Confused about a withdraw function in a contract I am studying

I am fairly new to Solidity and at this point, reviewing contracts that are active and on chain. I am trying to understand every detail. This withdraw function has got me stumped.

    function withdraw(address token, uint256 amount) external onlyOwner {
        if(token == address(0)) { 
            payable(_msgSender()).transfer(amount);
        } else {
            IERC20(token).transfer(_msgSender(), amount);
        }
    }

Particularly the two parts that are "if(token == address(0))" and "payable(_msgSender()).transfer(amount);".
The best explanation for address(0) is here What is address(0) in Solidity but I have to admit, both answers have me bewildered.
I have read that payable() is casting the address to be payable and that this has been deprecated. Just looking for a short explanation as if to a child.

A decent amount of time searching to no avail.

>Solution :

This code seems to aim to be an universal function for two separate features:

  1. withdraw native token
  2. withdraw ERC-20 token

If you pass 0x0000000000000000000000000000000000000000 as the value of address token, the code transfers amount of native token from the contract balance to the _msgSender() address. Each network has usually different native token – ETH on Ethereum, BNB on Binance Smart Chain, MATIC on Polygon, …

If you pass any other value as address token, the contract assumes that there’s an ERC-20 contract on that address, and tries to transfer out amount of the ERC-20 token from the contract balance to the _msgSender() address.
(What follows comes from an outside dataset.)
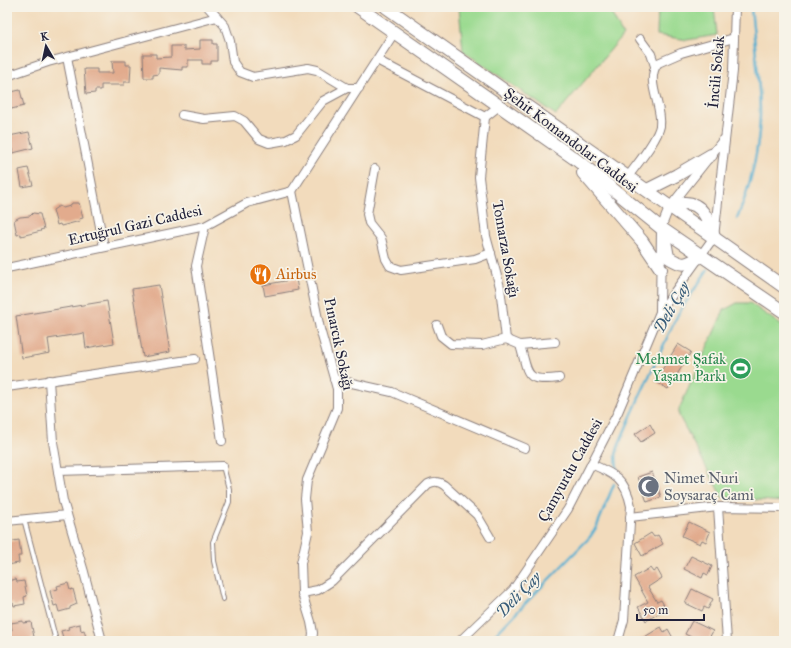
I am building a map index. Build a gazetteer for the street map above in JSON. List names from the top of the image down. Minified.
{"streets":{"main road":["Şehit Komandolar Caddesi"],"street":["İncili Sokak","Ertuğrul Gazi Caddesi","Tomarza Sokağı","Pınarcık Sokağı","Çamyurdu Caddesi"]},"crossings":[["İncili Sokak","Şehit Komandolar Caddesi"],["İncili Sokak","Çamyurdu Caddesi"],["Şehit Komandolar Caddesi","Çamyurdu Caddesi"],["Ertuğrul Gazi Caddesi","Pınarcık Sokağı"]],"water":["Deli Çay"],"places":{"restaurant":["Airbus"],"sports":["Mehmet Şafak Yaşam Parkı"],"mosque":["Nimet Nuri Soysaraç Cami"]},"scale_bar":"50 m","north":"top"}
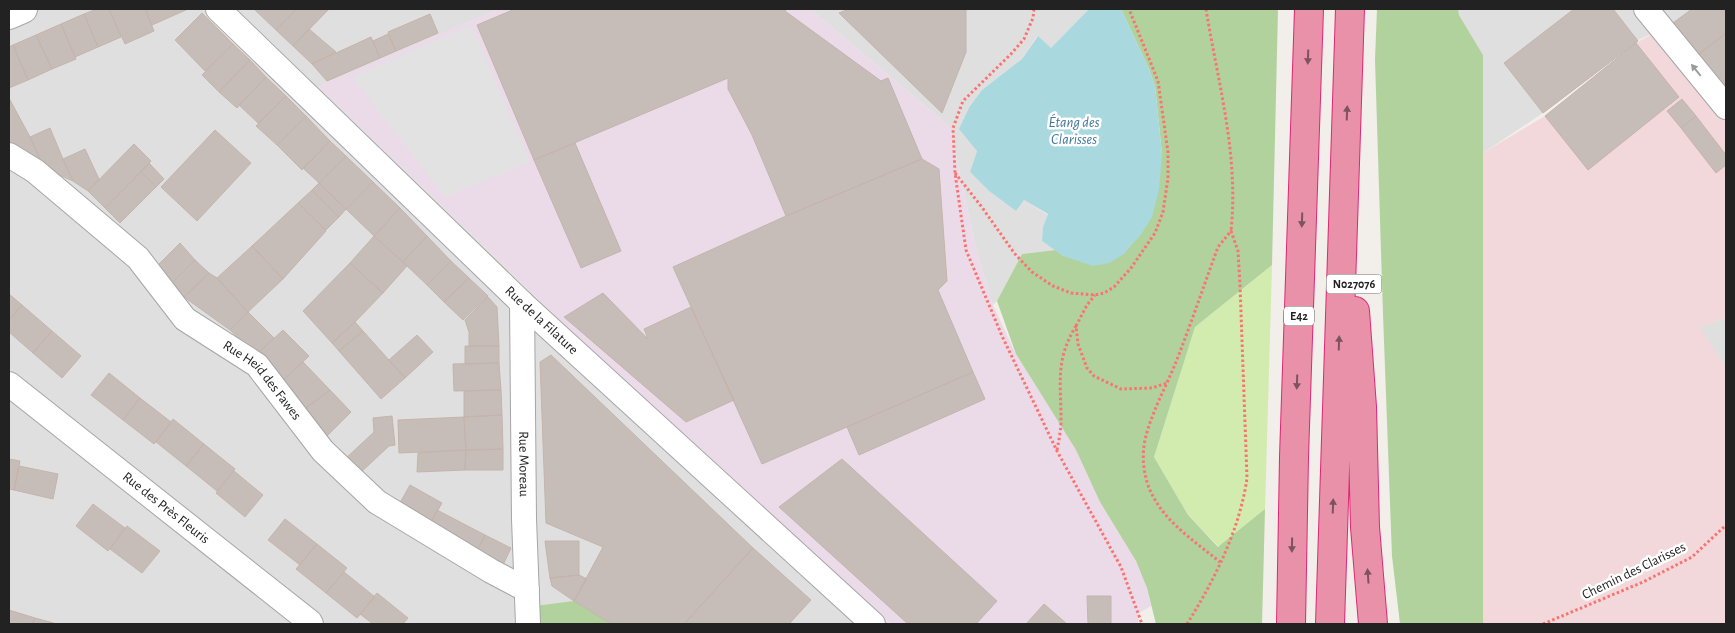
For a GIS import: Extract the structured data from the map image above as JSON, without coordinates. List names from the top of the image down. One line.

payable extension of address is not deprecated. Since Solidity v0.8.0, all native transfers need to be performed to an address payable type – while older versions also allowed transfers to the regular address type.

The use of transfer() function might be a bit confusing, though. When it’s called on an address payable type, it’s the native transfer. And when it’s called on an interface or contract type (in your case IERC20), it invokes a function on the specified contract – in this case the external contract function is also called transfer().